Wenn Sie diese kombinieren, erstellen Sie im Wesentlichen ein hybrides Lastübertragungssystem, bei dem:
- Kopfbolzen die Querkraft durch direkten Auflagerdruck in den Beton übernehmen
- Anker die Zugkräfte aufnehmen
Umfassender Arbeitsablauf
IDEA StatiCa Detail ist speziell für diese problematischeren Verankerungs- und Betondetaillierungsfälle konzipiert. Die Verknüpfung mit IDEA StatiCa Connection ermöglicht einen vollständig integrierten Arbeitsablauf, bei dem die Bewehrung direkt im Modell bemessen werden kann, ohne von vorne beginnen zu müssen.
Wenn die Kräfte oder Bemessungsbedingungen in IDEA StatiCa Connection aktualisiert werden, kann das Modell in IDEA StatiCa Detail einfach aktualisiert werden. Die Schnittgrößen werden automatisch neu berechnet, während die zuvor bemessene Bewehrung oder die angepasste Betonblockgeometrie erhalten bleibt. Dies reduziert die Anzahl der iterativen Schritte im Bemessungsprozess erheblich. Nach der Aktualisierung reicht es oft aus, die Analyse in Detail erneut auszuführen.
Es ermöglicht auch die Kombination verschiedener Lastübertragungsmechanismen innerhalb eines Modells, beispielsweise Kopfbolzen zusammen mit Bewehrung, was typisch für die Einbetonierte-Platte-Bemessung ist. Insgesamt ermöglicht dies den Übergang von einem vereinfachten Verbindungsmodell zu einem detaillierten und physikalisch konsistenten Stahlbetonstruktur-Modell, ohne die Kontinuität des Bemessungsablaufs zu unterbrechen.
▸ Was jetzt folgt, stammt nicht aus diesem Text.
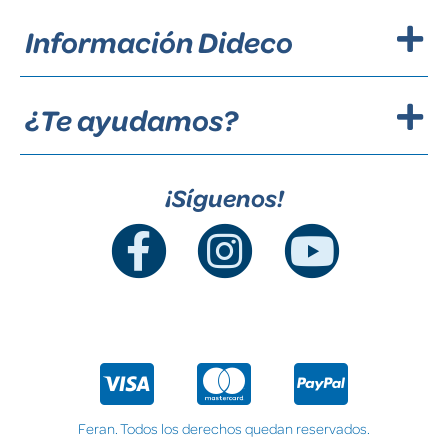
Información Dideco
¿Te ayudamos?
¡Síguenos!
Feran. Todos los derechos quedan reservados.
Siehe das Tutorial für einen detaillierten Arbeitsablauf.
Fazit
Ob Sie es mit komplexeren Verankerungssituationen zu tun haben oder beispielsweise mit Ankern, die nahe an einer Kante platziert sind – der kombinierte Einsatz von Werkzeugen kann die Bemessung weiter voranbringen als je zuvor. Es hilft, Situationen zu vermeiden, in denen der Arbeitsablauf eine sogenannte „Sackgasse" erreicht, in der Standardmethoden nicht mehr ausreichen.
Mit zusätzlichen Funktionen wie Importfunktionen, Synchronisierung zwischen IDEA StatiCa Connection und IDEA StatiCa Detail, API-Integration und integrierten Freigabeoptionen ist es möglich, einen hocheffizienten Arbeitsablauf einzurichten. Dies optimiert nicht nur den Bemessungsprozess, sondern reduziert den Aufwand erheblich und spart Zeit.